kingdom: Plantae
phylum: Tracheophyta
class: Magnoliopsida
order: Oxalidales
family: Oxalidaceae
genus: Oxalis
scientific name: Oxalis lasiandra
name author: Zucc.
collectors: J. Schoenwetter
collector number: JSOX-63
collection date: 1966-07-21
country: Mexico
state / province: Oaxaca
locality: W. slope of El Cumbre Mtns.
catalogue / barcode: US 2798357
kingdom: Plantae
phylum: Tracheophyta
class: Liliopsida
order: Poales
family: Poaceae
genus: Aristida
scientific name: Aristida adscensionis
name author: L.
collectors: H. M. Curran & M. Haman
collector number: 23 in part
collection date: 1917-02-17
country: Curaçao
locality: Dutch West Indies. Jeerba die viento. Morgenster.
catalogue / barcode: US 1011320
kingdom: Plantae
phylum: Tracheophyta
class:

━━━━━━━━

OBJECTIVE -
Reproduce every line of the records above character for character, without altering anything.

EXERCISE SOLUTION -
kingdom: Plantae
phylum: Tracheophyta
class: Magnoliopsida
order: Oxalidales
family: Oxalidaceae
genus: Oxalis
scientific name: Oxalis lasiandra
name author: Zucc.
collectors: J. Schoenwetter
collector number: JSOX-63
collection date: 1966-07-21
country: Mexico
state / province: Oaxaca
locality: W. slope of El Cumbre Mtns.
catalogue / barcode: US 2798357
kingdom: Plantae
phylum: Tracheophyta
class: Liliopsida
order: Poales
family: Poaceae
genus: Aristida
scientific name: Aristida adscensionis
name author: L.
collectors: H. M. Curran & M. Haman
collector number: 23 in part
collection date: 1917-02-17
country: Curaçao
locality: Dutch West Indies. Jeerba die viento. Morgenster.
catalogue / barcode: US 1011320
kingdom: Plantae
phylum: Tracheophyta
class:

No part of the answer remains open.